Total latency on a Pixel 6: 45ms (8ms capture, 6ms perspective, 2ms grayscale, 9ms threshold, 12ms dilation, 8ms inference). At 60fps UI, this leaves 17ms headroom for rendering and user input handling.

Alternatives and Trade-offs

Bilateral filtering preserves edges while smoothing noise, but costs 40–60ms on mobile. Deep learning denoisers (trained CNNs) require separate model inference, adding 15–25ms and memory overhead. Morphological operations are deterministic, interpretable, and cheap, making them a pragmatic first line of defense.
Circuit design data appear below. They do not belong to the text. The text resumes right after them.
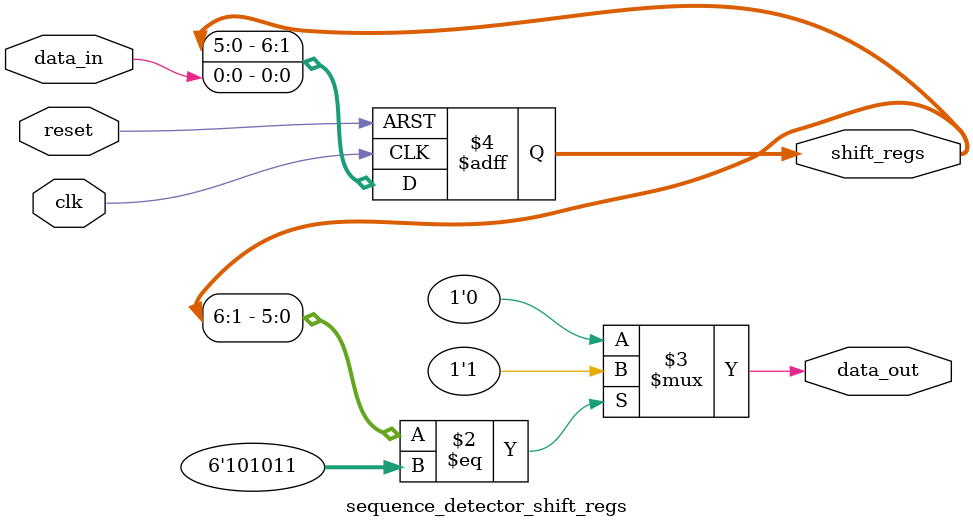
<source format=v>
module sequence_detector_shift_regs(data_out, shift_regs, reset, data_in, clk);

output data_out;
output reg [6:0] shift_regs;

input reset, data_in, clk;

// For data_out.
parameter FOUND =  1'b1,
          NOT_FOUND = 1'b0;

// For state.
parameter INITIAL = 7'b000_0000,
          GOAL = 6'b101_011;

// Update state.
always @(posedge clk or posedge reset) begin
    if (reset)
        shift_regs <= INITIAL;
    else
        shift_regs <= {shift_regs[5:0], data_in};
end

// Calculate data_out.
assign data_out = (shift_regs[6:1] == GOAL ? FOUND : NOT_FOUND);

endmodule

</source>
For applications where latency trumps accuracy—live camera preview with on-screen OCR overlay—skip dilation and accept lower accuracy. For batch processing (scanning a stack of documents), run dilation on all frames. The right choice depends on whether the user waits for results or expects real-time feedback.

Practical Recommendations

Start with a 3×3 square kernel and single dilation pass. Profile on representative devices (not flagship phones). If accuracy gains exceed 5 percentage points and P95 latency stays under 20ms, ship it. If merging occurs, switch to conditional dilation with connected component gating. For multi-script apps (Arabic + English, Hindi + numerals), test kernel shapes: cross kernels often work better for mixed directionality.

Morphological dilation won't rescue a fundamentally bad OCR model or compensate for 480p capture resolution. But for the 10–15% accuracy gap between lab and field, it's a high-leverage, low-cost intervention that ships in kilobytes of code and runs in single-digit milliseconds.